======== DATA PROVIDED ========

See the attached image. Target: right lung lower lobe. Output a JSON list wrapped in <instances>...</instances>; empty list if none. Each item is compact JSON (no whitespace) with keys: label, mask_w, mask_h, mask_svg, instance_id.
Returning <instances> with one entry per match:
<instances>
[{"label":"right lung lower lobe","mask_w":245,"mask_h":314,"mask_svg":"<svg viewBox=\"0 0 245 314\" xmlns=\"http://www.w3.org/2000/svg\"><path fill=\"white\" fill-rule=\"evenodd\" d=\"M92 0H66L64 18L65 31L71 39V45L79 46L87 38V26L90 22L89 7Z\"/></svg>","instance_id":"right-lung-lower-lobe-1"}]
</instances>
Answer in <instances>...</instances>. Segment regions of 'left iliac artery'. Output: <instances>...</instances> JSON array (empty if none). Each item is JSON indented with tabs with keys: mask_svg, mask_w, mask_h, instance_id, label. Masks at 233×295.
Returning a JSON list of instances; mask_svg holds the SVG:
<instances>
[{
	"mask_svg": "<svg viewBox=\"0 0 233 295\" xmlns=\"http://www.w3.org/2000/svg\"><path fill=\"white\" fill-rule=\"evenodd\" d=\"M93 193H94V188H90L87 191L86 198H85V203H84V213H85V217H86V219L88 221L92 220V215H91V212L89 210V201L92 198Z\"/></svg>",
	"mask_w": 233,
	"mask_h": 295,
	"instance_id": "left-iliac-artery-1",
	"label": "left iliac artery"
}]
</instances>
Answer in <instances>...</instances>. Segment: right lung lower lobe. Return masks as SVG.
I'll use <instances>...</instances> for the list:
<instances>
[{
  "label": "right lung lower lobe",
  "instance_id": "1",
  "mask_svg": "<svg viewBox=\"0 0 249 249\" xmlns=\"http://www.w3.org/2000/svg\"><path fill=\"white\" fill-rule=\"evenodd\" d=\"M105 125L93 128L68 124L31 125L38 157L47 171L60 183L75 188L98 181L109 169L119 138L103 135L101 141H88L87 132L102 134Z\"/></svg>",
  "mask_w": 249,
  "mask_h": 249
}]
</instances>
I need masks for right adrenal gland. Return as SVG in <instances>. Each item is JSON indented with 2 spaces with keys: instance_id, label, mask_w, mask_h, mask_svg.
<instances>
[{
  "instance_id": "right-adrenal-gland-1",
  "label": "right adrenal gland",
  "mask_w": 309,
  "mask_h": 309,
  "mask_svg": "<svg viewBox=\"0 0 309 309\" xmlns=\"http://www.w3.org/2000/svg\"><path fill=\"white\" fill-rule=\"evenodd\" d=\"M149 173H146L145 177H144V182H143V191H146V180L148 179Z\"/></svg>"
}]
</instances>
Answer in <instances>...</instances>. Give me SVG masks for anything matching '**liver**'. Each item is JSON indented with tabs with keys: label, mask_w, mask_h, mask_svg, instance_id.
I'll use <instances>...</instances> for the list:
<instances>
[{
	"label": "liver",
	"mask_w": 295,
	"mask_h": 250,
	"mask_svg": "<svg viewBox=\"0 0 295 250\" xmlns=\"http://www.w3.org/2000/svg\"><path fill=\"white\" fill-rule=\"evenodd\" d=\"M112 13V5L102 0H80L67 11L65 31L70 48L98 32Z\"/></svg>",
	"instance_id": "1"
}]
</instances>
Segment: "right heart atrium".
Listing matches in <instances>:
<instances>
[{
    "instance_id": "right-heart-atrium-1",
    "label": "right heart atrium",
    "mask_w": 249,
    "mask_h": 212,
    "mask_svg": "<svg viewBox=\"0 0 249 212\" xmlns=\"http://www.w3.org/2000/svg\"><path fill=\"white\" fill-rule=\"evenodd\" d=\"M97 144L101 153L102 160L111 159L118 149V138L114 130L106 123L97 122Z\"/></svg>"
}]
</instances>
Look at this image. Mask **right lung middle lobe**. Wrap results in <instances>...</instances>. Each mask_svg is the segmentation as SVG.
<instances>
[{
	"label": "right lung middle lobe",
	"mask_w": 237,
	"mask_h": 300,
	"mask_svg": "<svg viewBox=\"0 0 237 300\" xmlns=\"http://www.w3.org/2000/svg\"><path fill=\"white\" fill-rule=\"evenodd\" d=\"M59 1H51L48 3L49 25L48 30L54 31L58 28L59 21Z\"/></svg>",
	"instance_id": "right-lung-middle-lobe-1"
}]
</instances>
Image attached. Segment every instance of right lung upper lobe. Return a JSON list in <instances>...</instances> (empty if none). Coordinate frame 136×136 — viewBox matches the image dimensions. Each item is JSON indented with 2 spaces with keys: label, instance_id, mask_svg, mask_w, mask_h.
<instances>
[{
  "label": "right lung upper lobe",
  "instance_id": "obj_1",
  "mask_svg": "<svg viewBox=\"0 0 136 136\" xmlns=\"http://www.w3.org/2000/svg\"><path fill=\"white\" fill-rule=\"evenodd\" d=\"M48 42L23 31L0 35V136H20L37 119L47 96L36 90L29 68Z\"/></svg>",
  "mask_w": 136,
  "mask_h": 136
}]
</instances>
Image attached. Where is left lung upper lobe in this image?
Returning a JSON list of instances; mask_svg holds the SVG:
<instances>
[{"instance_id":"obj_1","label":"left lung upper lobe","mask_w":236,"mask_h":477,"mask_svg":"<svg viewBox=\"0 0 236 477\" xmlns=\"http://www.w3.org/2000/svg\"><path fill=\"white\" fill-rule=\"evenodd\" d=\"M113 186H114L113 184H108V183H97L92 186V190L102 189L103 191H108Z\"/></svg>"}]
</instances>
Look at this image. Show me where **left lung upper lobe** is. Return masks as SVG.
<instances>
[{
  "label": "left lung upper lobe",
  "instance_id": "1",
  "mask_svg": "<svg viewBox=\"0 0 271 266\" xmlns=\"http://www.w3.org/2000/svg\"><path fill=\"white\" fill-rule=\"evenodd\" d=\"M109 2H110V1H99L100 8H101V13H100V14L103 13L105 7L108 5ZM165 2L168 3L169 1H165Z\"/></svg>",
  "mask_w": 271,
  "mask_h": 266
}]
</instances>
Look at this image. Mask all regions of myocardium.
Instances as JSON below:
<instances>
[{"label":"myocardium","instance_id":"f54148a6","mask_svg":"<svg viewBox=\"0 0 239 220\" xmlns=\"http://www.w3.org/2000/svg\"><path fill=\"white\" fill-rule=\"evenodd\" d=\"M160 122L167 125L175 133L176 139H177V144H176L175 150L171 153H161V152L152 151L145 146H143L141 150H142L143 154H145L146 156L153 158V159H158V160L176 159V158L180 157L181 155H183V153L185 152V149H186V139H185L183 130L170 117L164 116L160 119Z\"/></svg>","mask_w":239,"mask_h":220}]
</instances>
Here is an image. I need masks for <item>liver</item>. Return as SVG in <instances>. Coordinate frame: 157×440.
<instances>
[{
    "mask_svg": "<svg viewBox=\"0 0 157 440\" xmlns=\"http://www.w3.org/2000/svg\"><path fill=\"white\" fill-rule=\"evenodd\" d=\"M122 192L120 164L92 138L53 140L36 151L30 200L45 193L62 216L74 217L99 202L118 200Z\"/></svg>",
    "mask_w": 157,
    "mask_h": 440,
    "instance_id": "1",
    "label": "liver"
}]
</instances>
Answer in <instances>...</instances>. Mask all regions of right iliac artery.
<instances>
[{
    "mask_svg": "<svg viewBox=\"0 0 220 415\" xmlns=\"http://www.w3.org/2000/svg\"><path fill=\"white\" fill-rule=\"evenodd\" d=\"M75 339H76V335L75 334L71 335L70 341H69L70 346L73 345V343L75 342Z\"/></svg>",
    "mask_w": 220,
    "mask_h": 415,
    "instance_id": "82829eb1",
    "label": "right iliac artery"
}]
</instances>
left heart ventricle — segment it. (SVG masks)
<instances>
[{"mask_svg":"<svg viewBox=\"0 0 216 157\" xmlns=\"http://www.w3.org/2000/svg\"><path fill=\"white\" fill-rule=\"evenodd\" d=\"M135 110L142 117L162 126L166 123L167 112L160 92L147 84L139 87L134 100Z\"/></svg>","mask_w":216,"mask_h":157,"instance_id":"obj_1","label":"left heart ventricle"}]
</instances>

========

(WHAT YOU SHOULD DO):
Duplicate the lines of the material above, starting at the line that contains "Answer in <instances>...</instances>. Mask" and ending after the line that contains "339H76V335L75 334L71 335L70".

(WRITTEN RESPONSE):
Answer in <instances>...</instances>. Mask all regions of right iliac artery.
<instances>
[{
    "mask_svg": "<svg viewBox=\"0 0 220 415\" xmlns=\"http://www.w3.org/2000/svg\"><path fill=\"white\" fill-rule=\"evenodd\" d=\"M75 339H76V335L75 334L71 335L70 341H69L70 346L73 345V343L75 342Z\"/></svg>",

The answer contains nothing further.